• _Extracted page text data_
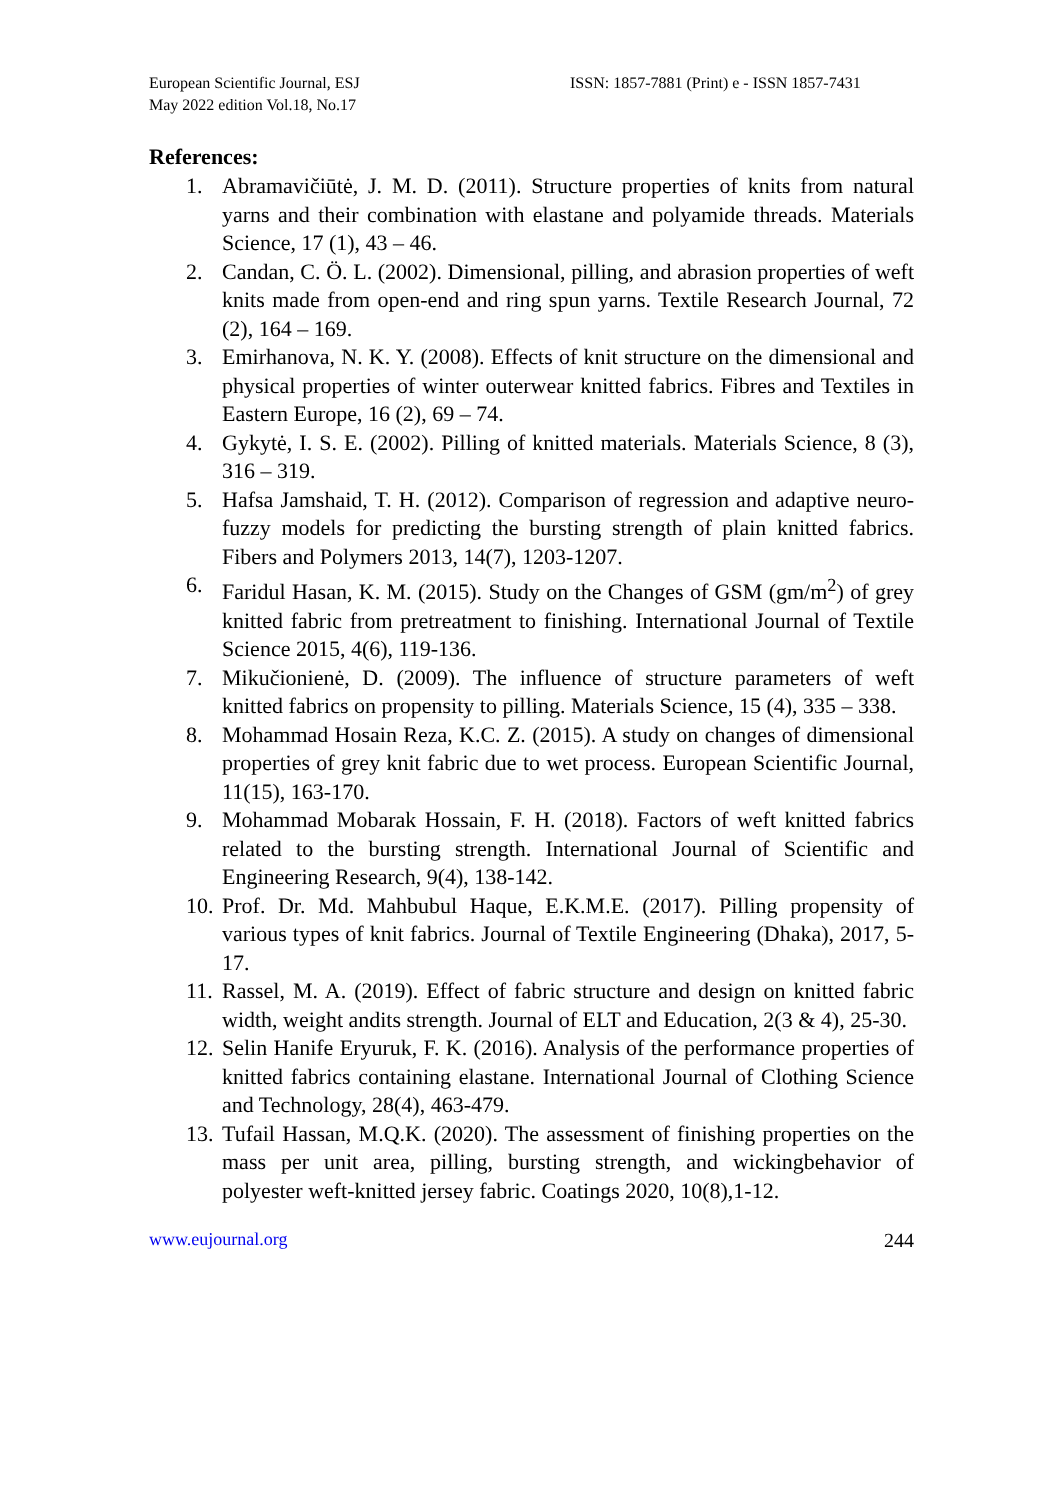European Scientific Journal, ESJ
May 2022 edition Vol.18, No.17
ISSN: 1857-7881 (Print) e - ISSN 1857-7431
References:
1. Abramavičiūtė, J. M. D. (2011). Structure properties of knits from natural yarns and their combination with elastane and polyamide threads. Materials Science, 17 (1), 43 – 46.
2. Candan, C. Ö. L. (2002). Dimensional, pilling, and abrasion properties of weft knits made from open-end and ring spun yarns. Textile Research Journal, 72 (2), 164 – 169.
3. Emirhanova, N. K. Y. (2008). Effects of knit structure on the dimensional and physical properties of winter outerwear knitted fabrics. Fibres and Textiles in Eastern Europe, 16 (2), 69 – 74.
4. Gykytė, I. S. E. (2002). Pilling of knitted materials. Materials Science, 8 (3), 316 – 319.
5. Hafsa Jamshaid, T. H. (2012). Comparison of regression and adaptive neuro-fuzzy models for predicting the bursting strength of plain knitted fabrics. Fibers and Polymers 2013, 14(7), 1203-1207.
6. Faridul Hasan, K. M. (2015). Study on the Changes of GSM (gm/m<sup>2</sup>) of grey knitted fabric from pretreatment to finishing. International Journal of Textile Science 2015, 4(6), 119-136.
7. Mikučionienė, D. (2009). The influence of structure parameters of weft knitted fabrics on propensity to pilling. Materials Science, 15 (4), 335 – 338.
8. Mohammad Hosain Reza, K.C. Z. (2015). A study on changes of dimensional properties of grey knit fabric due to wet process. European Scientific Journal, 11(15), 163-170.
9. Mohammad Mobarak Hossain, F. H. (2018). Factors of weft knitted fabrics related to the bursting strength. International Journal of Scientific and Engineering Research, 9(4), 138-142.
10. Prof. Dr. Md. Mahbubul Haque, E.K.M.E. (2017). Pilling propensity of various types of knit fabrics. Journal of Textile Engineering (Dhaka), 2017, 5-17.
11. Rassel, M. A. (2019). Effect of fabric structure and design on knitted fabric width, weight andits strength. Journal of ELT and Education, 2(3 & 4), 25-30.
12. Selin Hanife Eryuruk, F. K. (2016). Analysis of the performance properties of knitted fabrics containing elastane. International Journal of Clothing Science and Technology, 28(4), 463-479.
13. Tufail Hassan, M.Q.K. (2020). The assessment of finishing properties on the mass per unit area, pilling, bursting strength, and wickingbehavior of polyester weft-knitted jersey fabric. Coatings 2020, 10(8),1-12.
www.eujournal.org 244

• _Instructions for the task_
With the line that has "2. Candan, C." as the first and the line that has "5. Hafsa Jamshaid, T." as the last, repeat exactly that run of lines above and no more.

• _Worked solution_
2. Candan, C. Ö. L. (2002). Dimensional, pilling, and abrasion properties of weft knits made from open-end and ring spun yarns. Textile Research Journal, 72 (2), 164 – 169.
3. Emirhanova, N. K. Y. (2008). Effects of knit structure on the dimensional and physical properties of winter outerwear knitted fabrics. Fibres and Textiles in Eastern Europe, 16 (2), 69 – 74.
4. Gykytė, I. S. E. (2002). Pilling of knitted materials. Materials Science, 8 (3), 316 – 319.
5. Hafsa Jamshaid, T. H. (2012). Comparison of regression and adaptive neuro-fuzzy models for predicting the bursting strength of plain knitted fabrics. Fibers and Polymers 2013, 14(7), 1203-1207.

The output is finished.